Этот путь требовал стереть прошлое и отталкиваться уже не от желания, которое было изначальной движущей силой, а от теории, предполагавшей конкретное применение. Конкретика же требовала устранения препятствий, при необходимости с применением силы (от блюстителей порядка, пинками выгонявших людей из университетов, до позднейшей вооруженной борьбы), причем никакой проблемы морального характера или просто разумности вообще не вставало. То, что речь шла именно об идоле, выяснилось очень быстро по жертвам и разрушению, которые он повлек за собой: разрушению скорее самих себя, чем врагов. Толпы молодых людей, разочаровавшихся в идоле, отправлялись в путешествие в никуда, употребляя наркотики, другие были раздавлены констатацией, что выбранный ими путь не имел цели, третьи оказались жертвами ( в том числе и в физическом смысле) своей попранной щедрости. Говоря так, я вспоминаю имена и лица моих друзей, одноклассников и однокурсников.

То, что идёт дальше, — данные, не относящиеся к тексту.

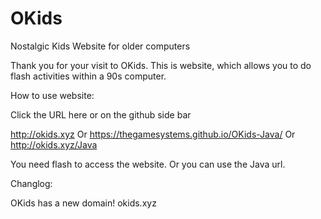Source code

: # OKids
Nostalgic Kids Website for older computers

Thank you for your visit to OKids. This is website, which allows you to do flash activities within a 90s computer.

How to use website:

Click the URL here or on the github side bar

http://okids.xyz
Or
https://thegamesystems.github.io/OKids-Java/
Or
http://okids.xyz/Java

You need flash to access the website. Or you can use the Java url.

Changlog:

OKids has a new domain! okids.xyz

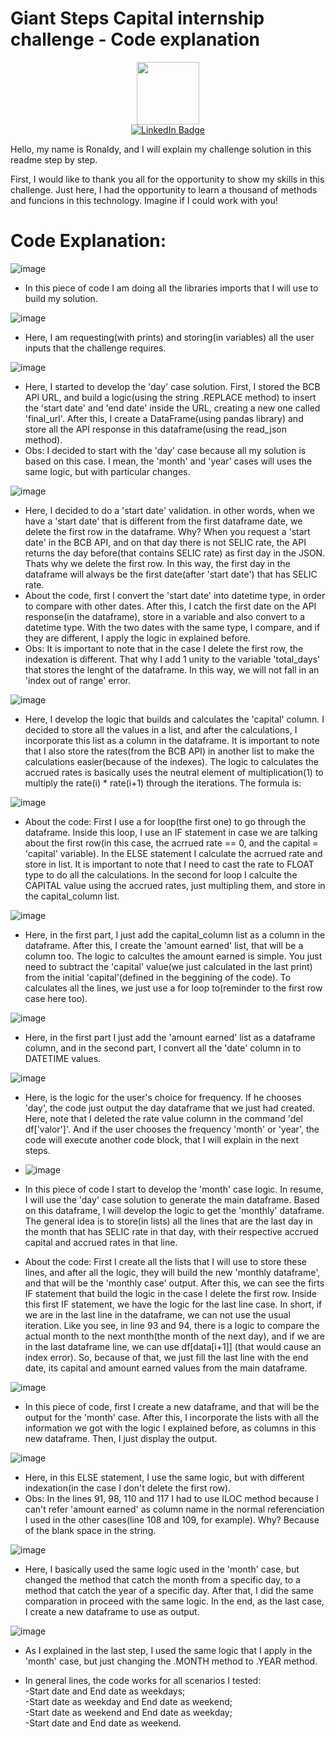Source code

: # Giant Steps Capital internship challenge - Code explanation 

<div id="header" align="center">
  <img src="https://media.giphy.com/media/M9gbBd9nbDrOTu1Mqx/giphy.gif" width="100"/>
</div>

<div id="badges" align='center'>
  <a href="https://www.linkedin.com/in/ronaldy-gomes-a9581760/">
    <img src="https://img.shields.io/badge/LinkedIn-blue?style=for-the-badge&logo=linkedin&logoColor=white" alt="LinkedIn Badge"/>
  </a>
</div>


Hello, my name is Ronaldy, and I will explain my challenge solution in this readme step by step. 

First, I would like to thank you all for the opportunity to show my skills in this challenge. Just here, I had the opportunity to learn a thousand of methods and funcions in this technology. Imagine if I could work with you!

# Code Explanation:

![image](https://user-images.githubusercontent.com/64624525/173992212-e61032e1-8c9c-4982-bd9a-fc72800cd462.png)

- In this piece of code I am doing all the libraries imports that I will use to build my solution.

![image](https://user-images.githubusercontent.com/64624525/173992497-5d552386-a7e1-44b7-8d09-d7a128a5880c.png)

- Here, I am requesting(with prints) and storing(in variables) all the user inputs that the challenge requires.

![image](https://user-images.githubusercontent.com/64624525/173992708-ca7a20d2-9496-419b-8666-5e87628ea2a7.png)

- Here, I started to develop the 'day' case solution. First, I stored the BCB API URL, and build a logic(using the string .REPLACE method) to insert the 'start date' and 'end date' inside the URL, creating a new one called 'final_url'. After this, I create a DataFrame(using pandas library) and store all the API response in this dataframe(using the read_json method).
- Obs: I decided to start with the 'day' case because all my solution is based on this case. I mean, the 'month' and 'year' cases will uses the same logic, but with particular changes.

![image](https://user-images.githubusercontent.com/64624525/174000023-2036cc04-df50-4e12-944d-e725ba54bd8a.png)

- Here, I decided to do a 'start date' validation. in other words, when we have a 'start date' that is different from the first dataframe date, we delete the first row in the dataframe. Why? When you request a 'start date' in the BCB API, and on that day there is not SELIC rate, the API returns the day before(that contains SELIC rate) as first day in the JSON. Thats why we delete the first row. In this way, the first day in the dataframe will always be the first date(after 'start date') that has SELIC rate.
- About the code, first I convert the 'start date' into datetime type, in order to compare with other dates. After this, I catch the first date on the API response(in the dataframe), store in a variable and also convert to a datetime type. With the two dates with the same type, I compare, and if they are different, I apply the logic in explained before. 
- Obs: It is important to note that in the case I delete the first row, the indexation is different. That why I add 1 unity to the variable 'total_days' that stores the lenght of the dataframe. In this way, we will not fall in an 'index out of range' error.

![image](https://user-images.githubusercontent.com/64624525/174000137-e4294d65-d2b1-48d2-8d13-b07d92fd88db.png)

- Here, I develop the logic that builds and calculates the 'capital' column. I decided to store all the values in a list, and after the calculations, I incorporate this list as a column in the dataframe. It is important to note that I also store the rates(from the BCB API) in another list to make the calculations easier(because of the indexes). The logic to calculates the accrued rates is basically uses the neutral element of multiplication(1) to multiply the rate(i) * rate(i+1) through the iterations. The formula is:

![image](https://user-images.githubusercontent.com/64624525/174001448-0a6952a8-968f-4b15-bf52-66dd01691974.png)

- About the code: First I use a for loop(the first one) to go through the dataframe. Inside this loop, I use an IF statement in case we are talking about the first row(in this case, the acrrued rate == 0, and the capital = 'capital' variable). In the ELSE statement I calculate the acrrued rate and store in list. It is important to note that I need to cast the rate to FLOAT type to do all the calculations. In the second for loop I calculte the CAPITAL value using the accrued rates, just multipling them, and store in the capital_column list.

![image](https://user-images.githubusercontent.com/64624525/174000844-72d2b236-be72-43c5-957a-d06b77ad1bee.png)

- Here, in the first part, I just add the capital_column list as a column in the dataframe. After this, I create the 'amount earned' list, that will be a column too. The logic to calcultes the amount earned is simple. You just need to subtract the 'capital' value(we just calculated in the last print) from the initial 'capital'(defined in the beggining of the code). To calculates all the lines, we just use a for loop to(reminder to the first row case here too).

![image](https://user-images.githubusercontent.com/64624525/173999796-768bd9bd-6157-4b2f-81ff-90f2f8802cb4.png)

- Here, in the first part I just add the 'amount earned' list as a dataframe column, and in the second part, I convert all the 'date' column in to DATETIME values.

![image](https://user-images.githubusercontent.com/64624525/174083149-515d2f6b-4703-4ef3-86cd-163f28031eed.png)

- Here, is the logic for the user's choice for frequency. If he chooses 'day', the code just output the day dataframe that we just had created. Here, note that I deleted the rate value column in the command 'del df['valor']'. And if the user chooses the frequency 'month' or 'year', the code will execute another code block, that I will explain in the next steps.

- ![image](https://user-images.githubusercontent.com/64624525/174092149-c588d266-5887-4e27-9d19-19f4b072592d.png)

- In this piece of code I start to develop the 'month' case logic. In resume, I will use the 'day' case solution to generate the main dataframe. Based on this dataframe, I will develop the logic to get the 'monthly' dataframe. The general idea is to store(in lists) all the lines that are the last day in the month that has SELIC rate in that day, with their respective accrued capital and accrued rates in that line. 
- About the code: First I create all the lists that I will use to store these lines, and after all the logic, they will build the new 'monthly dataframe', and that will be the 'monthly case' output. After this, we can see the firts IF statement that build the logic in the case I delete the first row. Inside this first IF statement, we have the logic for the last line case. In short, if we are in the last line in the dataframe, we can not use the usual iteration. Like you see, in line 93 and 94, there is a logic to compare the actual month to the next month(the month of the next day), and if we are in the last dataframe line, we can use df[data[i+1]] (that would cause an index error). So, because of that, we just fill the last line with the end date, its capital and amount earned values from the main dataframe.

![image](https://user-images.githubusercontent.com/64624525/174106430-d84adbc0-e974-40c4-8fd7-0af39d6090b1.png)

- In this piece of code, first I create a new dataframe, and that will be the output for the 'month' case. After this, I incorporate the lists with all the information we got with the logic I explained before, as columns in this new dataframe. Then, I just display the output.

![image](https://user-images.githubusercontent.com/64624525/174108450-9c209474-3921-4608-8445-f261455fa27c.png)

- Here, in this ELSE statement, I use the same logic, but with different indexation(in the case I don't delete the first row).
- Obs: In the lines 91, 98, 110 and 117 I had to use ILOC method because I can't refer 'amount earned' as column name in the normal referenciation I used in the other cases(line 108 and 109, for example). Why? Because of the blank space in the string.

![image](https://user-images.githubusercontent.com/64624525/174111901-f55ea9a1-d5f5-4c00-a1fc-a2306d1db964.png)

- Here, I basically used the same logic used in the 'month' case, but changed the method that catch the month from a specific day, to a method that catch the year of a specific day. After that, I did the same comparation in proceed with the same logic. In the end, as the last case, I create a new dataframe to use as output.
 
 ![image](https://user-images.githubusercontent.com/64624525/174115928-ba46a15a-64c8-41f9-acba-86e3a2146ebb.png)

- As I explained in the last step, I used the same logic that I apply in the 'month' case, but just changing the .MONTH method to .YEAR method.


- In general lines, the code works for all scenarios I tested: <br/>
-Start date and End date as weekdays; <br/>
-Start date as weekday and End date as weekend; <br/>
-Start date as weekend and End date as weekday; <br/>
-Start date and End date as weekend.

 



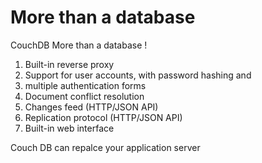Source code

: More than a database
====================

CouchDB 
More than a database ! 


1. Built-in reverse proxy 
2. Support for user accounts, with password hashing and 
3. multiple authentication forms 
4. Document conflict resolution 
5. Changes feed (HTTP/JSON API) 
6. Replication protocol (HTTP/JSON API) 
7. Built-in web interface 


Couch DB can repalce your application server
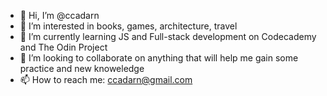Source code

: - 👋 Hi, I’m @ccadarn
- 👀 I’m interested in books, games, architecture, travel
- 🌱 I’m currently learning JS and Full-stack development on Codecademy and The Odin Project
- 💞️ I’m looking to collaborate on anything that will help me gain some practice and new knoweledge
- 📫 How to reach me: ccadarn@gmail.com

<!---
ccadarn/ccadarn is a ✨ special ✨ repository because its `README.md` (this file) appears on your GitHub profile.
You can click the Preview link to take a look at your changes.
--->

Мое желание тогда было их желанием, и я мог в полной мере разделить его, поскольку по опыту знал, что соответствие ему существовало. Я встретился с ним несколькими годами ранее, к концу учебы в лицее, в движении «Студенческая молодежь». Это соответствие имело вид совершенно другой, в высшей степени человечной человечности. Казалось, ему по силам выстоять в тех обстоятельствах, и, действительно, оно выдержало тогда, как выдерживало потом на протяжении всей моей жизни. Приобщение к этой человечности устраняло страх, позволяло чувствовать себя как дома, то есть свободным, где угодно, в любой ситуации, возникающей в течение каждого дня и всей жизни. Оно давало надежду, столь отличную от оптимизма, потому как, если надежда касается будущего, она не может не уходить корнями в уверенность в настоящем. Есть прекрасное выражение Вацлава Гавела, в котором подчеркивается эта разница: «Надежда – однозначно не то же самое, что оптимизм. Надежда – это не убеждение, что что-то может получиться, а уверенность, что что-то имеет смысл, вне зависимости от его успешности». Наконец, приобщение к этой человечности делало жизнь (учебу, работу) конструктивной, то есть позволяло любому действию обретать не только смысл, но и пользу для самих себя и окружающих, для истории. Все было небесполезно, все было не зря. Возможно, именно этого не хватило моим друзьям в шестьдесят восьмом году.